La audiencia en la cual se tomó esta determinación, que duró tres horas y media, transcurrió sin sobresaltos. Estaban los 17 militares, sus tres abogados —Jorge Ramos, Lorena Leal y Pedro Condía—, la fiscal de la Unidad de Derechos Humanos, Martha Jaimes, y la delegada del Ministerio Público, María Eugenia Cárdenas Giraldo. Los primeros en tomar la palabra fueron los defensores de los uniformados, quienes indicaron que a partir del día en que la Fiscalía presentó el escrito de acusación, el 12 de junio de 2009, debían transcurrir 90 días para que el juicio comenzara. Pero que sus representados llevaban 209 días recluidos sin que éste iniciara.
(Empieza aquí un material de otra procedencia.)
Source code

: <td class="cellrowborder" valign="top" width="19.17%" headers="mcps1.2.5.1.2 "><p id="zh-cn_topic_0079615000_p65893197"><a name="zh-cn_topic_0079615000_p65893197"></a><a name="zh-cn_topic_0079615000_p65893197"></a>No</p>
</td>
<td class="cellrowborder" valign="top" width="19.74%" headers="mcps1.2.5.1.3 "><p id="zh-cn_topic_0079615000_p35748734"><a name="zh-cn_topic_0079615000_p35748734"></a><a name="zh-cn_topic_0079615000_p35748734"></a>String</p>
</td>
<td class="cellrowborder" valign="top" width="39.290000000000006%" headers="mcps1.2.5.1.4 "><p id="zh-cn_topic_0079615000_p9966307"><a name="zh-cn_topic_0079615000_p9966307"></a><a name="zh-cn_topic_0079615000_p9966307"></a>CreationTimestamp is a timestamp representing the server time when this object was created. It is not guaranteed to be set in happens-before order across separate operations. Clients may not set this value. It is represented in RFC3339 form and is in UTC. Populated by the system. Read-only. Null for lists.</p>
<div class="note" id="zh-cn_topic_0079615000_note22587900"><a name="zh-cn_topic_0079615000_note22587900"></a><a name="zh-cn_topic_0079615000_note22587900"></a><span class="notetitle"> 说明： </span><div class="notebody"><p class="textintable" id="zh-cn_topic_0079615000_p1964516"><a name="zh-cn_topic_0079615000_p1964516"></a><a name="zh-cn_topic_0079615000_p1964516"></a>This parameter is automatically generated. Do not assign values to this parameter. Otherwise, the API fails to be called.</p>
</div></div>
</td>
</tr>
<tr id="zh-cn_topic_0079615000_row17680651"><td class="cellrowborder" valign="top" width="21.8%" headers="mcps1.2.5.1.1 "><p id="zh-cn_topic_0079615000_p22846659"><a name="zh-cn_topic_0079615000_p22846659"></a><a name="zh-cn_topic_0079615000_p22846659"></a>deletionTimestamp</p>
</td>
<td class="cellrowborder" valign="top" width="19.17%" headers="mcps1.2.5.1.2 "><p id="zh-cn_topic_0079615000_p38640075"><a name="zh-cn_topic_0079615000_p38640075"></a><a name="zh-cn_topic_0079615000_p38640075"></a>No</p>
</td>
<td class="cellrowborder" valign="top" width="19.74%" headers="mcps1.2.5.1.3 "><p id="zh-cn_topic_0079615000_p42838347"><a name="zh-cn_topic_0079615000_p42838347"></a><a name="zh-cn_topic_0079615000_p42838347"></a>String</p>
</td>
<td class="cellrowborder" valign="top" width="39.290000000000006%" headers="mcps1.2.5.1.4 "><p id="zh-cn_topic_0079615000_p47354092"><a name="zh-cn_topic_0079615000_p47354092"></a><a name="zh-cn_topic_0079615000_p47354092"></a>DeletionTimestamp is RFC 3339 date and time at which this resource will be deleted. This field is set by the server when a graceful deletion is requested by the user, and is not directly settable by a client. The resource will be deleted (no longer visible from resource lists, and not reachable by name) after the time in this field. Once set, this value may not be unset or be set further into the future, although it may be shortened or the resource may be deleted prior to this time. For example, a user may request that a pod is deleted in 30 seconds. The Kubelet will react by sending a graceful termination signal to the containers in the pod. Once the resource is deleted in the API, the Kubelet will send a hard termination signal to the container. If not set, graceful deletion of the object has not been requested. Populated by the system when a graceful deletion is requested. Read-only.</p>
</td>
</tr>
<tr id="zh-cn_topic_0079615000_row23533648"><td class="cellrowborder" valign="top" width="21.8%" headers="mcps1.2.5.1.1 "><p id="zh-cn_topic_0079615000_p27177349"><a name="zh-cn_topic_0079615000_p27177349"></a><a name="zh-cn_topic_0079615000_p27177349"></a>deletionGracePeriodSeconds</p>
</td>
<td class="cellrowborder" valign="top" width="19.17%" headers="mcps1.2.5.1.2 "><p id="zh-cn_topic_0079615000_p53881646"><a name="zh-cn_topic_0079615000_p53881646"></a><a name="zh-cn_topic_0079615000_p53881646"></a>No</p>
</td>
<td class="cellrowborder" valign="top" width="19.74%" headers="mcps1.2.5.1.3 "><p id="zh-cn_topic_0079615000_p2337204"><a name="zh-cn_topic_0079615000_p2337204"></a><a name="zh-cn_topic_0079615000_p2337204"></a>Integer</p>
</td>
Los litigantes sostuvieron que sus solicitudes de remitir el caso a la Justicia Penal Militar y de que éste no se llevara a cabo en Soacha, no eran maniobras dilatadoras, sino su deber. Y como el tema era de tiempos, fueron precisos en sus señalamientos: el 24 de julio pasado, el expediente llegó al Consejo Superior de la Judicatura, el cual tenía que analizar si la justicia ordinaria podía o no continuar con éste. La Judicatura comunicó su decisión el 14 de septiembre. Dos días más tarde, el caso llegó a la Corte Suprema de Justicia, la cual debía definir si la territorialidad (Soacha) era la apropiada. El alto tribunal hizo lo propio el 13 de noviembre.
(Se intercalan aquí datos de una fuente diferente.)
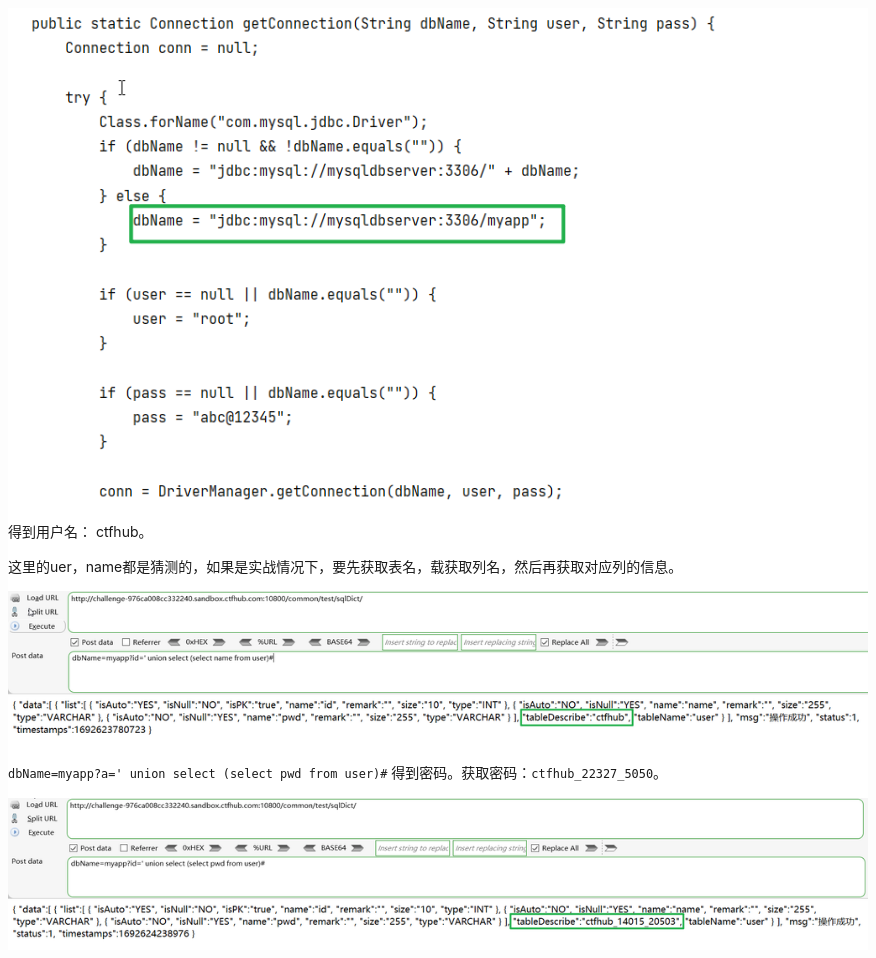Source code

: ![发现数据库名](./Think_Java/发现数据库名.png)

得到用户名： ctfhub。

这里的uer，name都是猜测的，如果是实战情况下，要先获取表名，载获取列名，然后再获取对应列的信息。

![获得用户名](./Think_Java/获得用户名.png)

`dbName=myapp?a=' union select (select pwd from user)#` 得到密码。获取密码：`ctfhub_22327_5050`。

![获得密码](./Think_Java/获得密码.png)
El alegato de los defensores era uno: “Los términos exigidos por la ley ya están vencidos”, y éste fue acogido por la Procuraduría. María Eugenia Cárdenas señaló que la defensa tenía el derecho de objetar la competencia del juez o el lugar donde se realizaba el juicio, y aseveró que los investigados no debían responder con su libertad por el tiempo de más que tomó atender los requerimientos de la defensa. El juez Robayo, no obstante, no acogió estos argumentos. Fue él mismo quien, el pasado 20 de octubre, acusó a los abogados de estar recurriendo a maniobras dilatadoras para entorpecer el proceso.
El juez Robayo reiteró su posición. Manifestó que ante un crimen tan grave como la desaparición forzada, la Justicia Penal Militar no tiene lugar. La fiscal Martha Jaimes dijo lo mismo y expresó que, a su juicio, sólo habían pasado 77 días desde que se radicó el escrito de acusación. A la larga el juez no se inclinó por ninguna de las dos posiciones e hizo sus propias cuentas: pasaron 99 días —nueve más de lo reglamentario— y la libertad de los militares era evidente. Pidió una fecha “razonable” para que el juicio empezara y concluyó que para los investigados una detención preventiva no podía traducirse en una condena.